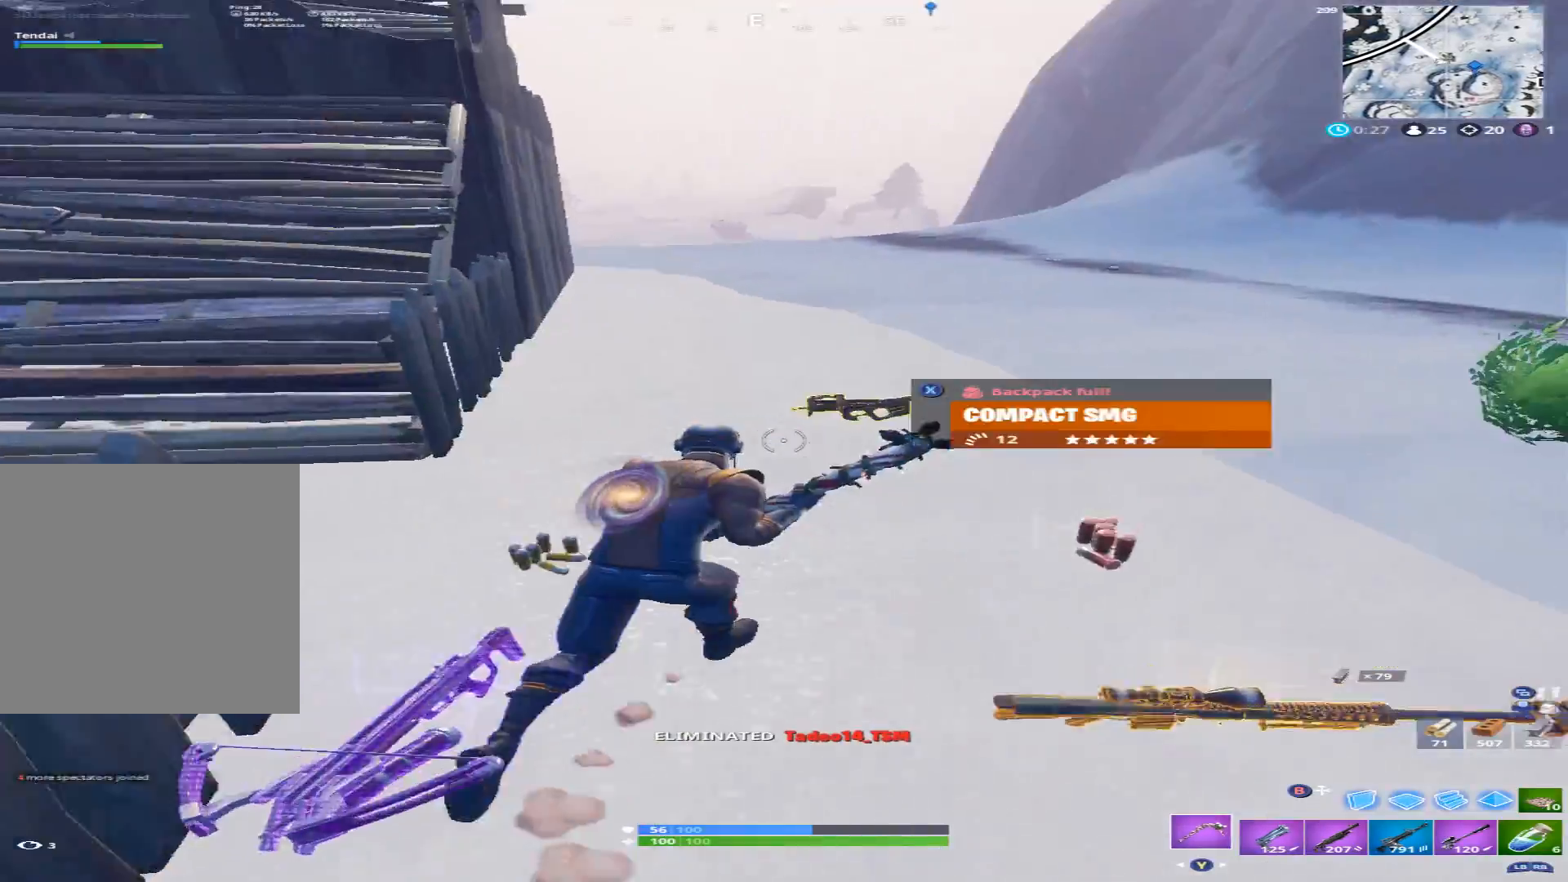
{"buttons": [], "left_stick": "up-right", "right_stick": "left", "events": [[33, "left_stick", "right"], [33, "right_stick", "down"], [100, "X", "down"], [133, "right_stick", "down-left"], [200, "X", "up"], [267, "Y", "down"], [333, "right_stick", "left"], [367, "Y", "up"], [467, "left_stick", "up-right"]]}
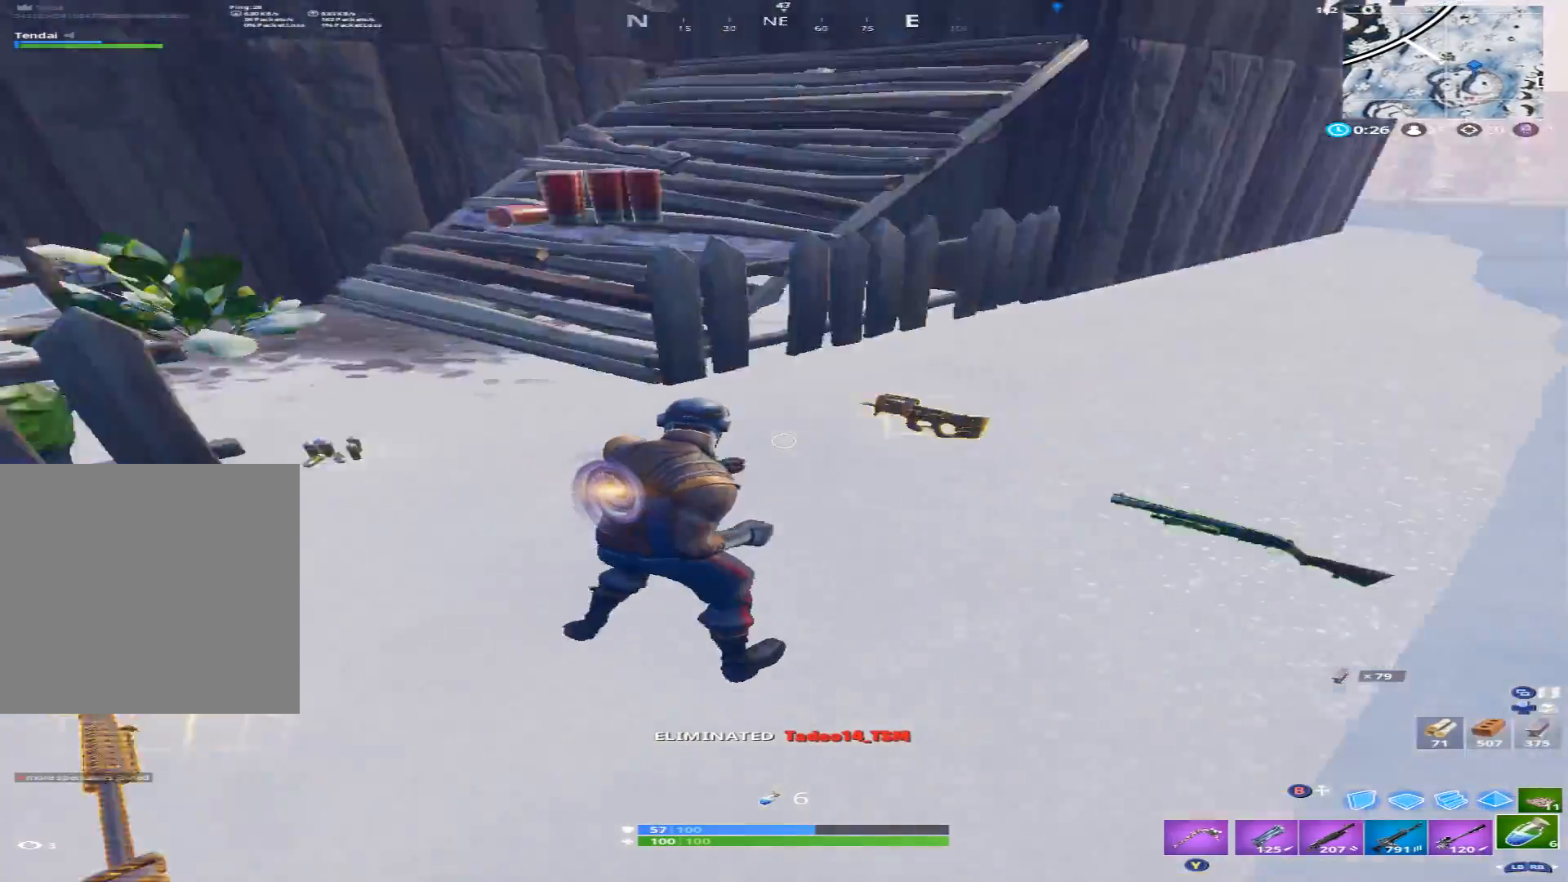
{"buttons": [], "left_stick": "up-right", "right_stick": "left", "events": [[200, "left_stick", "up"], [233, "right_stick", "up-left"], [333, "left_stick", "up-right"], [467, "right_stick", "left"]]}
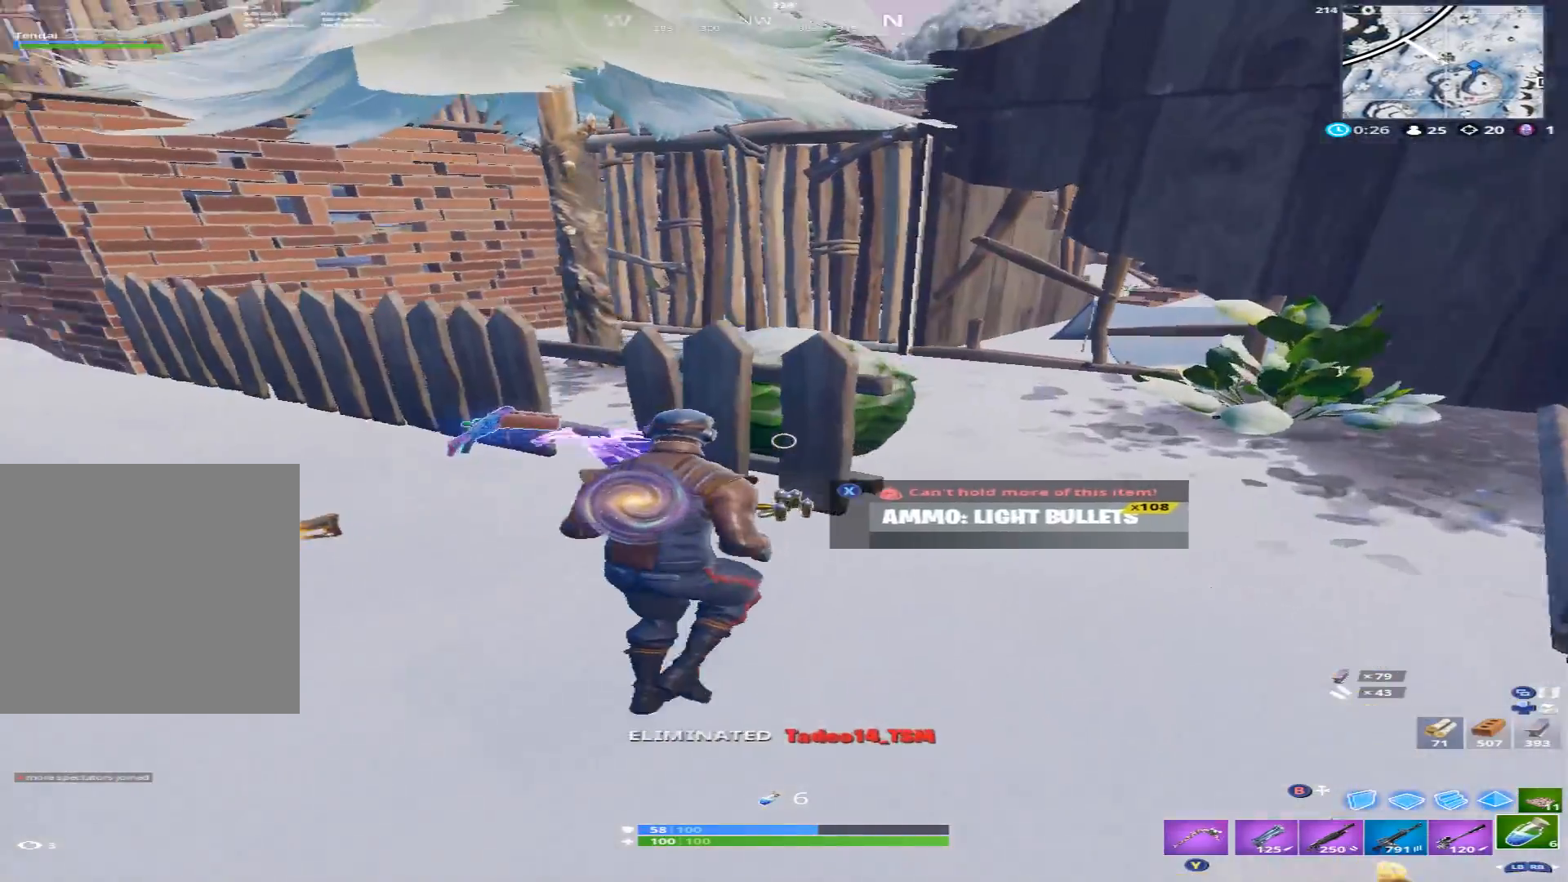
{"buttons": [], "left_stick": "up-left", "right_stick": "up-left", "events": [[100, "left_stick", "up"], [200, "left_stick", "up-left"], [367, "Y", "down"], [400, "right_stick", "up-left"], [467, "Y", "up"]]}
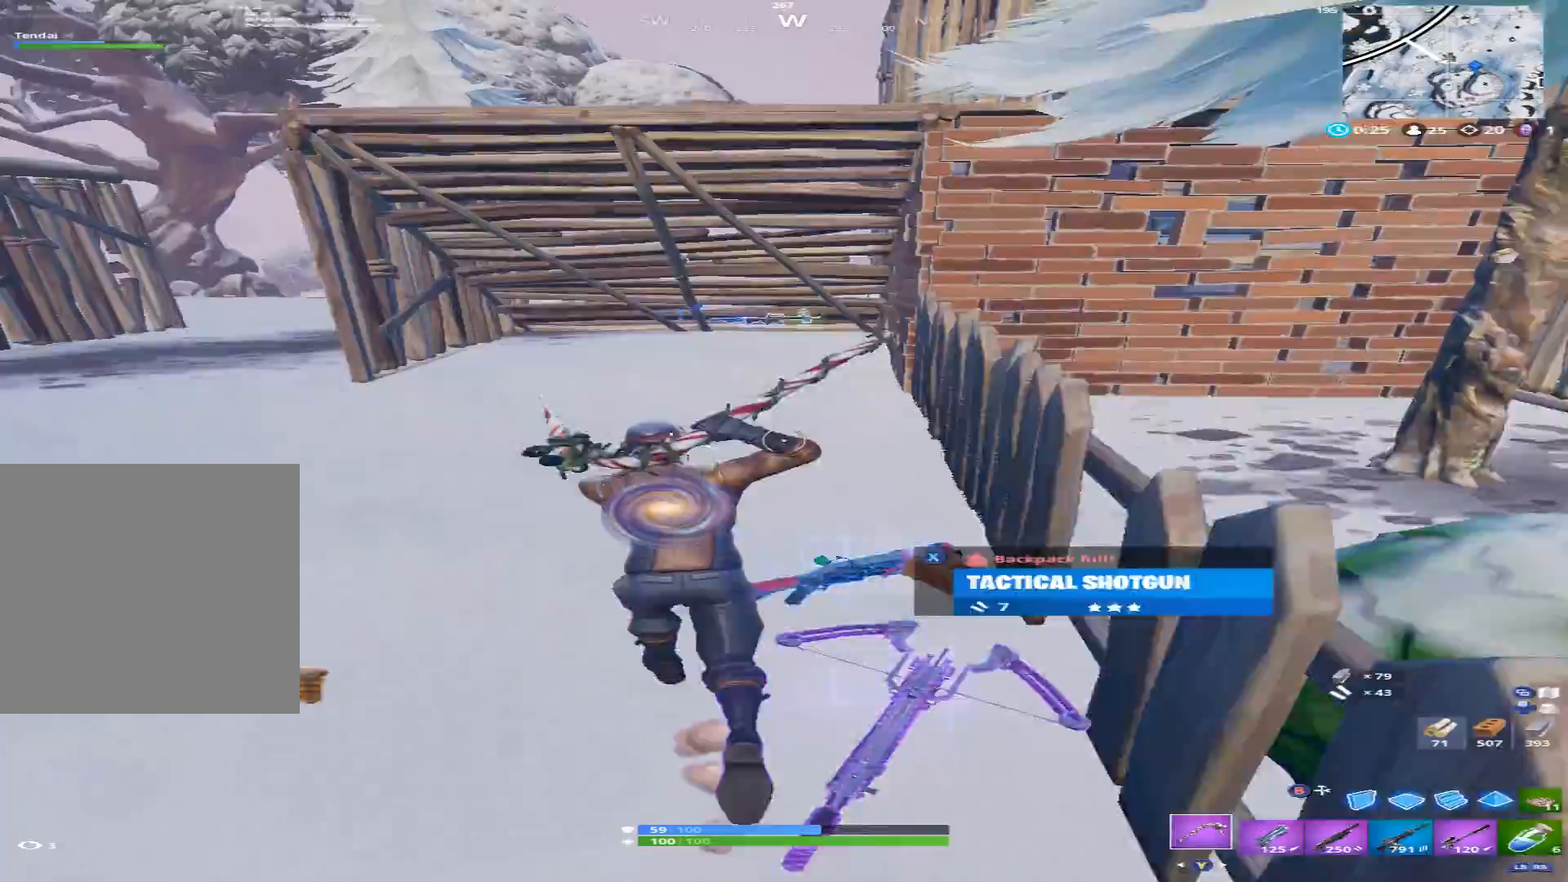
{"buttons": ["L2"], "left_stick": "up", "right_stick": "up", "events": [[133, "A", "down"], [167, "A", "up"], [200, "B", "down"], [200, "left_stick", "up"], [200, "right_stick", "down"], [300, "B", "up"], [400, "L2", "down"], [467, "right_stick", "up"]]}
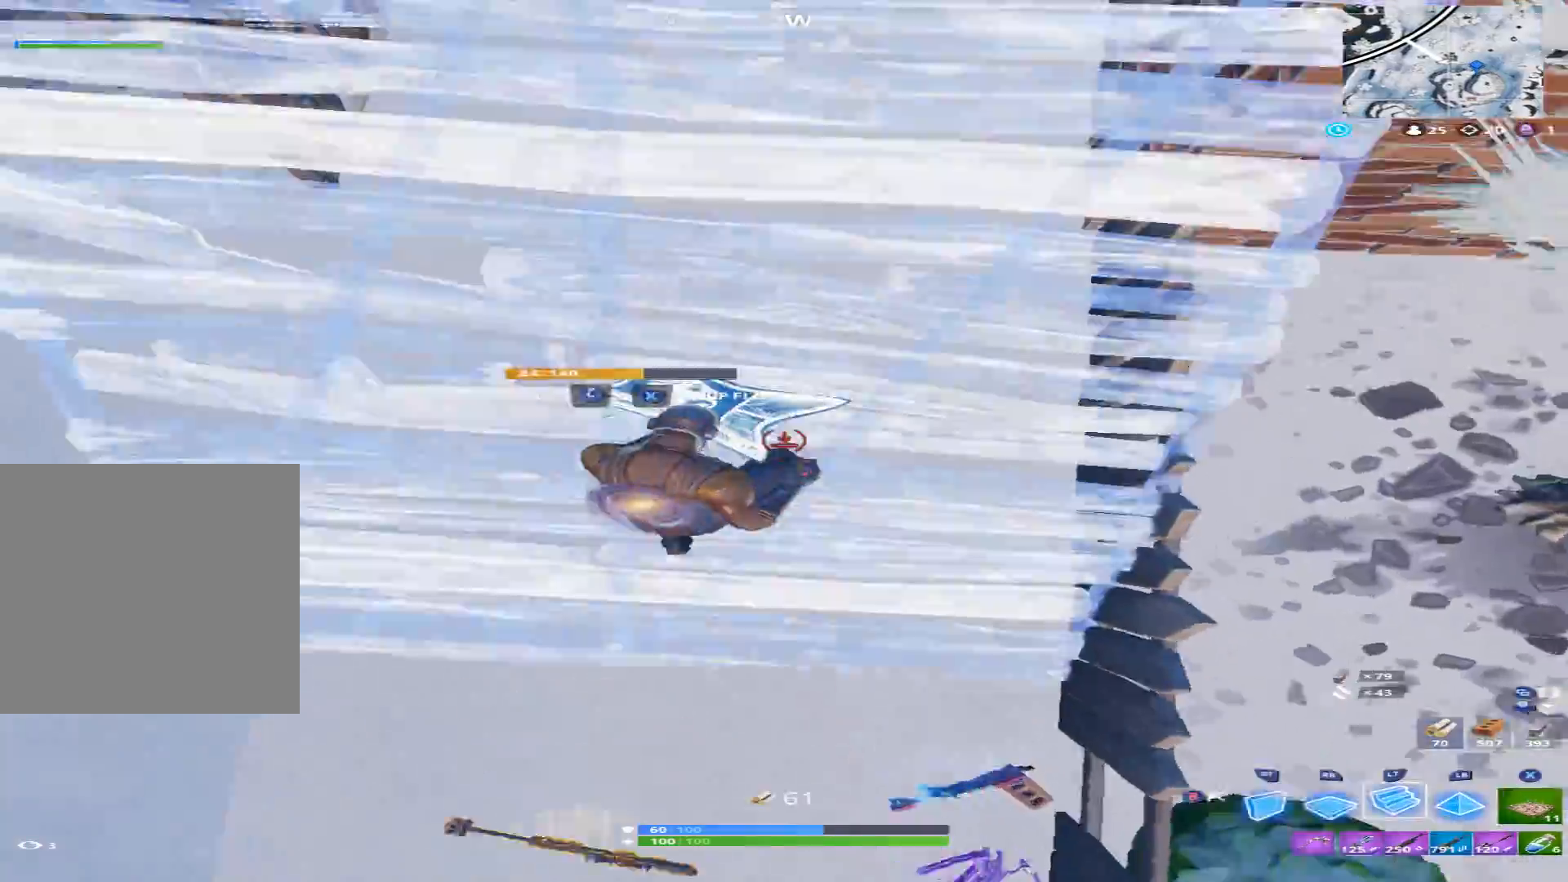
{"buttons": ["B"], "left_stick": "up", "right_stick": "down-right", "events": [[33, "L2", "up"], [367, "L2", "down"], [367, "right_stick", "center"], [467, "B", "down"], [467, "L2", "up"], [467, "right_stick", "down-right"]]}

Your task |
Give every record again exactly, apart from the pictures, which stay out.

Task answer |
{"buttons": [], "left_stick": "up-right", "right_stick": "left", "events": [[33, "left_stick", "right"], [33, "right_stick", "down"], [100, "X", "down"], [133, "right_stick", "down-left"], [200, "X", "up"], [267, "Y", "down"], [333, "right_stick", "left"], [367, "Y", "up"], [467, "left_stick", "up-right"]]}
{"buttons": [], "left_stick": "up-right", "right_stick": "left", "events": [[200, "left_stick", "up"], [233, "right_stick", "up-left"], [333, "left_stick", "up-right"], [467, "right_stick", "left"]]}
{"buttons": [], "left_stick": "up-left", "right_stick": "up-left", "events": [[100, "left_stick", "up"], [200, "left_stick", "up-left"], [367, "Y", "down"], [400, "right_stick", "up-left"], [467, "Y", "up"]]}
{"buttons": ["L2"], "left_stick": "up", "right_stick": "up", "events": [[133, "A", "down"], [167, "A", "up"], [200, "B", "down"], [200, "left_stick", "up"], [200, "right_stick", "down"], [300, "B", "up"], [400, "L2", "down"], [467, "right_stick", "up"]]}
{"buttons": ["B"], "left_stick": "up", "right_stick": "down-right", "events": [[33, "L2", "up"], [367, "L2", "down"], [367, "right_stick", "center"], [467, "B", "down"], [467, "L2", "up"], [467, "right_stick", "down-right"]]}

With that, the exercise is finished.